* [What you should do]:
Copy out all the data below with "Lamellendächern" swapped for "Terrassendächern" and nothing else altered. Leave the pictures out.

____________________

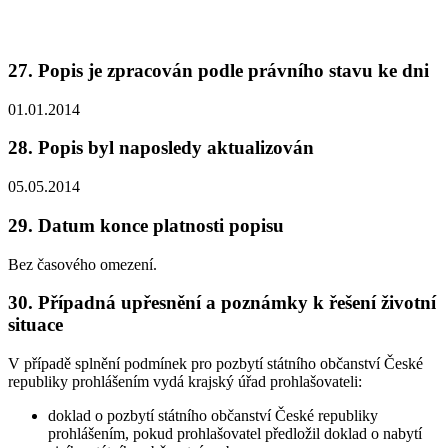
27. Popis je zpracován podle právního stavu ke dni
01.01.2014
28. Popis byl naposledy aktualizován
05.05.2014
29. Datum konce platnosti popisu
Bez časového omezení.
30. Případná upřesnění a poznámky k řešení životní
situace
V případě splnění podmínek pro pozbytí státního občanství České
republiky prohlášením vydá krajský úřad prohlašovateli:
doklad o pozbytí státního občanství České republiky
prohlášením, pokud prohlašovatel předložil doklad o nabytí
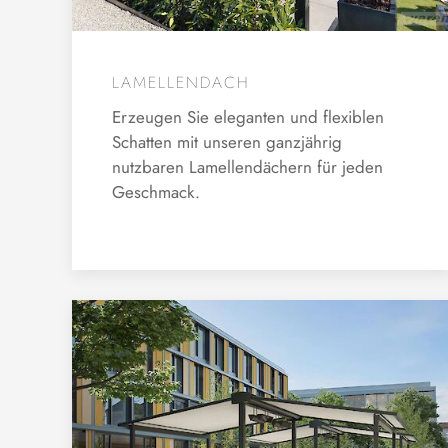
LAMELLENDACH
Erzeugen Sie eleganten und flexiblen
Schatten mit unseren ganzjährig
nutzbaren Lamellendächern für jeden
Geschmack.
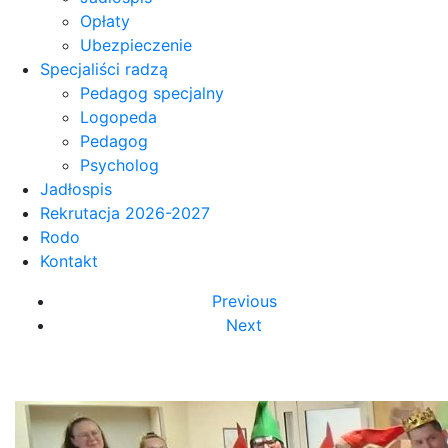
Opłaty
Ubezpieczenie
Specjaliści radzą
Pedagog specjalny
Logopeda
Pedagog
Psycholog
Jadłospis
Rekrutacja 2026-2027
Rodo
Kontakt
Previous
Next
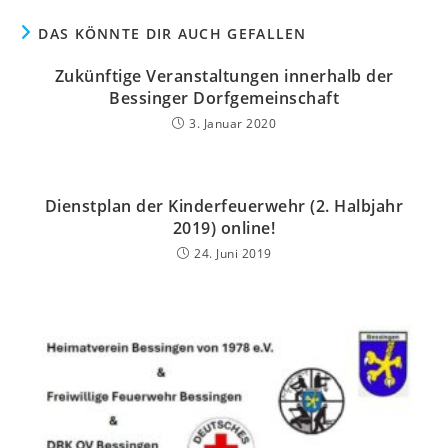
DAS KÖNNTE DIR AUCH GEFALLEN
Zukünftige Veranstaltungen innerhalb der
Bessinger Dorfgemeinschaft
3. Januar 2020
Dienstplan der Kinderfeuerwehr (2. Halbjahr
2019) online!
24. Juni 2019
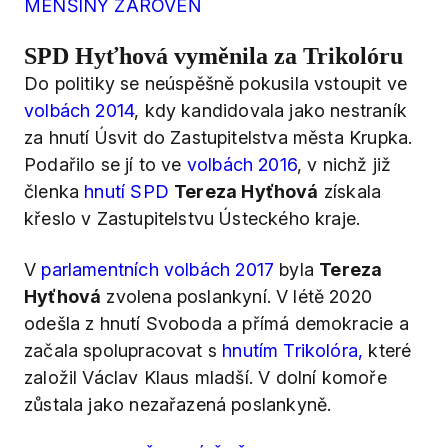
MENŠINY ZÁROVEŇ
SPD Hyťhová vyměnila za Trikolóru
Do politiky se neúspěšně pokusila vstoupit ve
volbách 2014
, kdy kandidovala jako nestraník
za hnutí Úsvit do Zastupitelstva města Krupka.
Podařilo se jí to ve
volbách 2016
, v nichž již
členka
hnutí SPD
Tereza Hyťhová
získala
křeslo v Zastupitelstvu Ústeckého kraje.
V
parlamentních volbách 2017
byla
Tereza
Hyťhová
zvolena poslankyní. V létě 2020
odešla z hnutí Svoboda a přímá demokracie a
začala spolupracovat s
hnutím Trikolóra,
které
založil Václav Klaus mladší. V dolní komoře
zůstala jako nezařazená poslankyně.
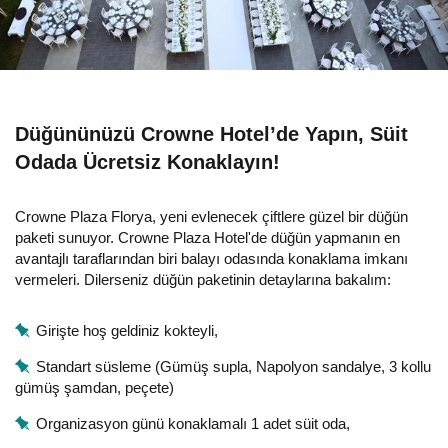
Düğününüzü Crowne Hotel’de Yapın, Süit
Odada Ücretsiz Konaklayın!
Crowne Plaza Florya, yeni evlenecek çiftlere güzel bir düğün
paketi sunuyor. Crowne Plaza Hotel'de düğün yapmanın en
avantajlı taraflarından biri balayı odasında konaklama imkanı
vermeleri. Dilerseniz düğün paketinin detaylarına bakalım:
Girişte hoş geldiniz kokteyli,
Standart süsleme (Gümüş supla, Napolyon sandalye, 3 kollu
gümüş şamdan, peçete)
Organizasyon günü konaklamalı 1 adet süit oda,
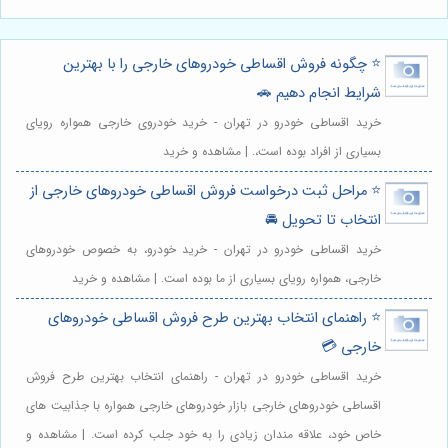
⭐️ چگونه فروش اقساطی خودروهای خارجی را با بهترین
شرایط انجام دهیم 🚗
خرید اقساطی خودرو در تهران - خرید خودروی خارجی همواره رویای
بسیاری از افراد بوده است،. | مشاهده و خرید
⭐️ مراحل ثبت درخواست فروش اقساطی خودروهای خارجی از
انتخاب تا تحویل 🚘
خرید اقساطی خودرو در تهران - خرید خودرو، به خصوص خودروهای
خارجی، همواره رویای بسیاری از ما بوده است. | مشاهده و خرید
⭐️ راهنمای انتخاب بهترین طرح فروش اقساطی خودروهای
خارجی 💳
خرید اقساطی خودرو در تهران - راهنمای انتخاب بهترین طرح فروش
اقساطی خودروهای خارجی بازار خودروهای خارجی همواره با جذابیت های
خاص خود، علاقه مندان زیادی را به خود جلب کرده است. | مشاهده و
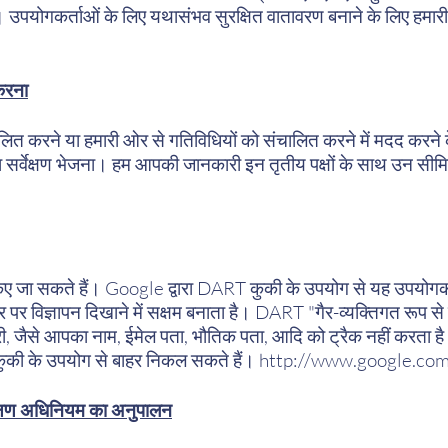
है। उपयोगकर्ताओं के लिए यथासंभव सुरक्षित वातावरण बनाने के लिए हमार
करना
 करने या हमारी ओर से गतिविधियों को संचालित करने में मदद करने के 
ा सर्वेक्षण भेजना। हम आपकी जानकारी इन तृतीय पक्षों के साथ उन सीमित उ
त किए जा सकते हैं। Google द्वारा DART कुकी के उपयोग से यह उपयोग
 पर विज्ञापन दिखाने में सक्षम बनाता है। DART "गैर-व्यक्तिगत रूप
ारी, जैसे आपका नाम, ईमेल पता, भौतिक पता, आदि को ट्रैक नहीं करता
ुकी के उपयोग से बाहर निकल सकते हैं।
http://www.google.com
रक्षण अधिनियम का अनुपालन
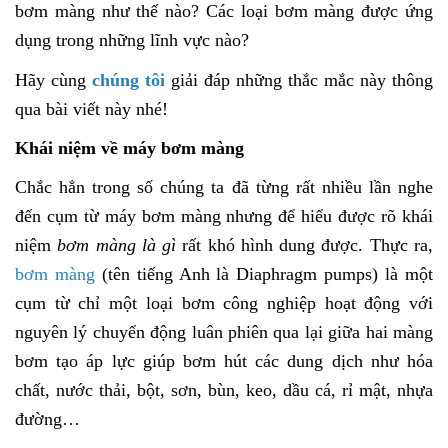
bơm màng như thế nào? Các loại bơm màng được ứng
dụng trong những lĩnh vực nào?
Hãy cùng
chúng tôi
giải đáp những thắc mắc này thông
qua bài viết này nhé!
Khái niệm về máy bơm màng
Chắc hẳn trong số chúng ta đã từng rất nhiều lần nghe
đến cụm từ máy bơm màng nhưng để hiểu được rõ khái
niệm
bơm màng là gì
rất khó hình dung được. Thực ra,
b
ơm màng
(tên tiếng Anh là Diaphragm pumps) là một
cụm từ chỉ một loại bơm công nghiệp hoạt động với
nguyên lý chuyển động luân phiên qua lại giữa hai màng
bơm tạo áp lực giúp bơm hút các dung dịch như hóa
chất, nước thải, bột, sơn, bùn, keo, dầu cá, rỉ mật, nhựa
đường…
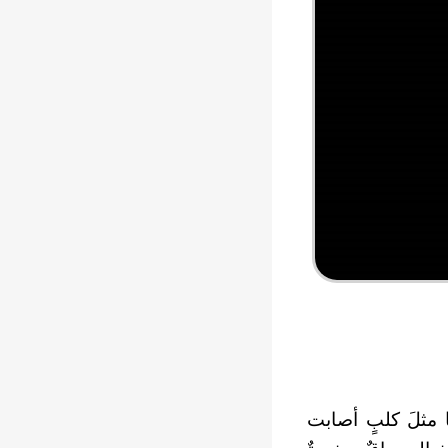
ها مثلَ كلبٍ أصابت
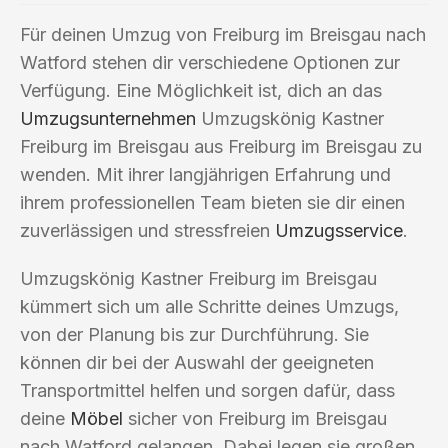
Für deinen Umzug von Freiburg im Breisgau nach
Watford stehen dir verschiedene Optionen zur
Verfügung. Eine Möglichkeit ist, dich an das
Umzugsunternehmen
Umzugskönig Kastner
Freiburg im Breisgau aus Freiburg im Breisgau zu
wenden. Mit ihrer langjährigen Erfahrung und
ihrem professionellen Team bieten sie dir einen
zuverlässigen und stressfreien
Umzugsservice
.
Umzugskönig Kastner Freiburg im Breisgau
kümmert sich um alle Schritte deines Umzugs,
von der Planung bis zur Durchführung. Sie
können dir bei der Auswahl der geeigneten
Transportmittel helfen und sorgen dafür, dass
deine
Möbel
sicher von Freiburg im Breisgau
nach Watford gelangen. Dabei legen sie großen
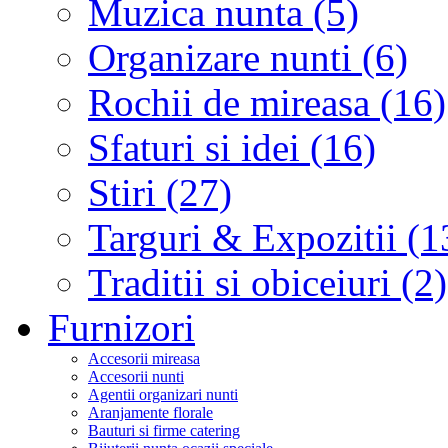
Muzica nunta (5)
Organizare nunti (6)
Rochii de mireasa (16)
Sfaturi si idei (16)
Stiri (27)
Targuri & Expozitii (1
Traditii si obiceiuri (2)
Furnizori
Accesorii mireasa
Accesorii nunti
Agentii organizari nunti
Aranjamente florale
Bauturi si firme catering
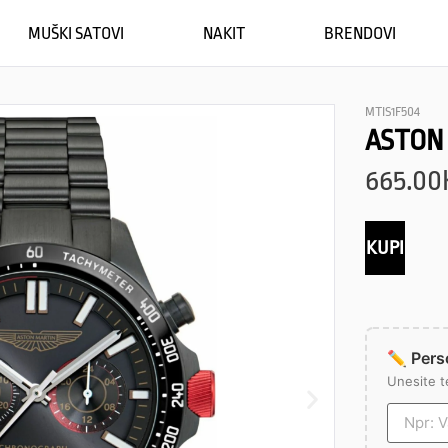
MUŠKI SATOVI
NAKIT
BRENDOVI
MTIS1F504
ASTON
665.00
KUPI
✏️ Perso
Unesite t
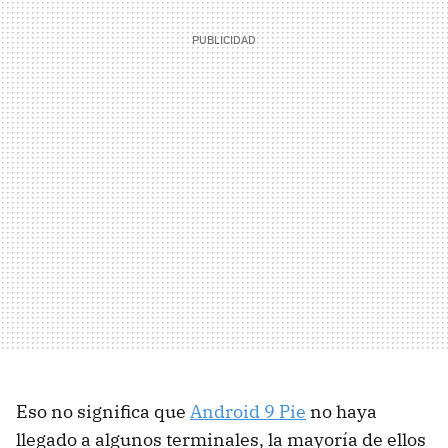
Eso no significa que
Android 9 Pie
no haya
llegado a algunos terminales, la mayoría de ellos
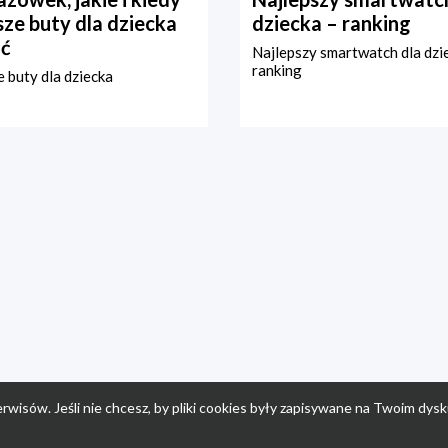
ze buty dla dziecka
dziecka – ranking
ć
Najlepszy smartwatch dla dzi
ranking
 buty dla dziecka
rwisów. Jeśli nie chcesz, by pliki cookies były zapisywane na Twoim dysk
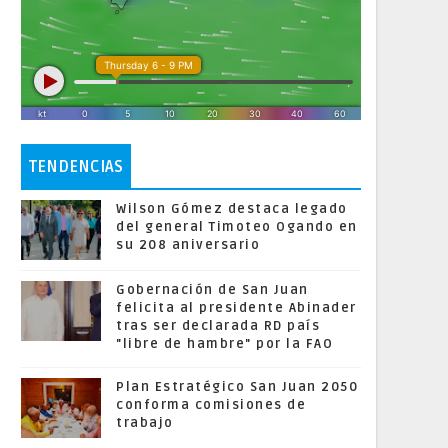
TENDENCIAS
Wilson Gómez destaca legado
del general Timoteo Ogando en
su 208 aniversario
Gobernación de San Juan
felicita al presidente Abinader
tras ser declarada RD país
"libre de hambre" por la FAO
Plan Estratégico San Juan 2050
conforma comisiones de
trabajo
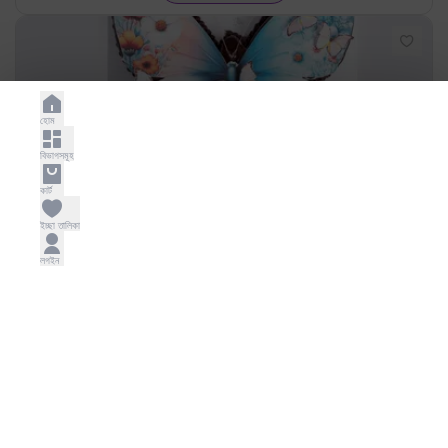
হোম
বিভাগসমূহ
বাটারফ্লাই চার্ম কেক
কার্ট
1780.00
ইচ্ছা তালিকা
কার্টে যোগ করুন
লগইন
হানি বি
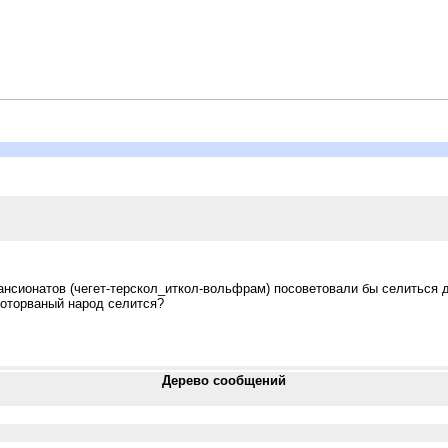
пансионатов (чегет-терскол_иткол-вольфрам) посоветовали бы селиться д
 оторваный народ селится?
Дерево сообщений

____________________

* [Response to this exercise]:
27. Popis je zpracován podle právního stavu ke dni
01.01.2014
28. Popis byl naposledy aktualizován
05.05.2014
29. Datum konce platnosti popisu
Bez časového omezení.
30. Případná upřesnění a poznámky k řešení životní
situace
V případě splnění podmínek pro pozbytí státního občanství České
republiky prohlášením vydá krajský úřad prohlašovateli:
doklad o pozbytí státního občanství České republiky
prohlášením, pokud prohlašovatel předložil doklad o nabytí
LAMELLENDACH
Erzeugen Sie eleganten und flexiblen
Schatten mit unseren ganzjährig
nutzbaren Terrassendächern für jeden
Geschmack.
Opłaty
Ubezpieczenie
Specjaliści radzą
Pedagog specjalny
Logopeda
Pedagog
Psycholog
Jadłospis
Rekrutacja 2026-2027
Rodo
Kontakt
Previous
Next
DAS KÖNNTE DIR AUCH GEFALLEN
Zukünftige Veranstaltungen innerhalb der
Bessinger Dorfgemeinschaft
3. Januar 2020
Dienstplan der Kinderfeuerwehr (2. Halbjahr
2019) online!
24. Juni 2019
MENŠINY ZÁROVEŇ
SPD Hyťhová vyměnila za Trikolóru
Do politiky se neúspěšně pokusila vstoupit ve
volbách 2014
, kdy kandidovala jako nestraník
za hnutí Úsvit do Zastupitelstva města Krupka.
Podařilo se jí to ve
volbách 2016
, v nichž již
členka
hnutí SPD
Tereza Hyťhová
získala
křeslo v Zastupitelstvu Ústeckého kraje.
V
parlamentních volbách 2017
byla
Tereza
Hyťhová
zvolena poslankyní. V létě 2020
odešla z hnutí Svoboda a přímá demokracie a
začala spolupracovat s
hnutím Trikolóra,
které
založil Václav Klaus mladší. V dolní komoře
zůstala jako nezařazená poslankyně.
Düğününüzü Crowne Hotel’de Yapın, Süit
Odada Ücretsiz Konaklayın!
Crowne Plaza Florya, yeni evlenecek çiftlere güzel bir düğün
paketi sunuyor. Crowne Plaza Hotel'de düğün yapmanın en
avantajlı taraflarından biri balayı odasında konaklama imkanı
vermeleri. Dilerseniz düğün paketinin detaylarına bakalım:
Girişte hoş geldiniz kokteyli,
Standart süsleme (Gümüş supla, Napolyon sandalye, 3 kollu
gümüş şamdan, peçete)
Organizasyon günü konaklamalı 1 adet süit oda,
⭐️ چگونه فروش اقساطی خودروهای خارجی را با بهترین
شرایط انجام دهیم 🚗
خرید اقساطی خودرو در تهران - خرید خودروی خارجی همواره رویای
بسیاری از افراد بوده است،. | مشاهده و خرید
⭐️ مراحل ثبت درخواست فروش اقساطی خودروهای خارجی از
انتخاب تا تحویل 🚘
خرید اقساطی خودرو در تهران - خرید خودرو، به خصوص خودروهای
خارجی، همواره رویای بسیاری از ما بوده است. | مشاهده و خرید
⭐️ راهنمای انتخاب بهترین طرح فروش اقساطی خودروهای
خارجی 💳
خرید اقساطی خودرو در تهران - راهنمای انتخاب بهترین طرح فروش
اقساطی خودروهای خارجی بازار خودروهای خارجی همواره با جذابیت های
خاص خود، علاقه مندان زیادی را به خود جلب کرده است. | مشاهده و
है। उपयोगकर्ताओं के लिए यथासंभव सुरक्षित वातावरण बनाने के लिए हमार
करना
 करने या हमारी ओर से गतिविधियों को संचालित करने में मदद करने के 
ा सर्वेक्षण भेजना। हम आपकी जानकारी इन तृतीय पक्षों के साथ उन सीमित उ
त किए जा सकते हैं। Google द्वारा DART कुकी के उपयोग से यह उपयोग
 पर विज्ञापन दिखाने में सक्षम बनाता है। DART "गैर-व्यक्तिगत रूप
ारी, जैसे आपका नाम, ईमेल पता, भौतिक पता, आदि को ट्रैक नहीं करता
ुकी के उपयोग से बाहर निकल सकते हैं।
http://www.google.com
रक्षण अधिनियम का अनुपालन
bơm màng như thế nào? Các loại bơm màng được ứng
dụng trong những lĩnh vực nào?
Hãy cùng
chúng tôi
giải đáp những thắc mắc này thông
qua bài viết này nhé!
Khái niệm về máy bơm màng
Chắc hẳn trong số chúng ta đã từng rất nhiều lần nghe
đến cụm từ máy bơm màng nhưng để hiểu được rõ khái
niệm
bơm màng là gì
rất khó hình dung được. Thực ra,
b
ơm màng
(tên tiếng Anh là Diaphragm pumps) là một
cụm từ chỉ một loại bơm công nghiệp hoạt động với
nguyên lý chuyển động luân phiên qua lại giữa hai màng
bơm tạo áp lực giúp bơm hút các dung dịch như hóa
chất, nước thải, bột, sơn, bùn, keo, dầu cá, rỉ mật, nhựa
đường…
ها مثلَ كلبٍ أصابت
Für deinen Umzug von Freiburg im Breisgau nach
Watford stehen dir verschiedene Optionen zur
Verfügung. Eine Möglichkeit ist, dich an das
Umzugsunternehmen
Umzugskönig Kastner
Freiburg im Breisgau aus Freiburg im Breisgau zu
wenden. Mit ihrer langjährigen Erfahrung und
ihrem professionellen Team bieten sie dir einen
zuverlässigen und stressfreien
Umzugsservice
.
Umzugskönig Kastner Freiburg im Breisgau
kümmert sich um alle Schritte deines Umzugs,
von der Planung bis zur Durchführung. Sie
können dir bei der Auswahl der geeigneten
Transportmittel helfen und sorgen dafür, dass
deine
Möbel
sicher von Freiburg im Breisgau
nach Watford gelangen. Dabei legen sie großen
Muzica nunta (5)
Organizare nunti (6)
Rochii de mireasa (16)
Sfaturi si idei (16)
Stiri (27)
Targuri & Expozitii (1
Traditii si obiceiuri (2)
Furnizori
Accesorii mireasa
Accesorii nunti
Agentii organizari nunti
Aranjamente florale
Bauturi si firme catering
MUŠKI SATOVI
NAKIT
BRENDOVI
MTIS1F504
ASTON
665.00
KUPI
✏️ Perso
Unesite t
Eso no significa que
Android 9 Pie
no haya
llegado a algunos terminales, la mayoría de ellos
ze buty dla dziecka
dziecka – ranking
ć
Najlepszy smartwatch dla dzi
ranking
 buty dla dziecka
rwisów. Jeśli nie chcesz, by pliki cookies były zapisywane na Twoim dysk
TENDENCIAS
Wilson Gómez destaca legado
del general Timoteo Ogando en
su 208 aniversario
Gobernación de San Juan
felicita al presidente Abinader
tras ser declarada RD país
"libre de hambre" por la FAO
Plan Estratégico San Juan 2050
conforma comisiones de
trabajo
হোম
বিভাগসমূহ
বাটারফ্লাই চার্ম কেক
কার্ট
1780.00
ইচ্ছা তালিকা
কার্টে যোগ করুন
লগইন
হানি বি
пансионатов (чегет-терскол_иткол-вольфрам) посоветовали бы селиться д
 оторваный народ селится?
Дерево сообщений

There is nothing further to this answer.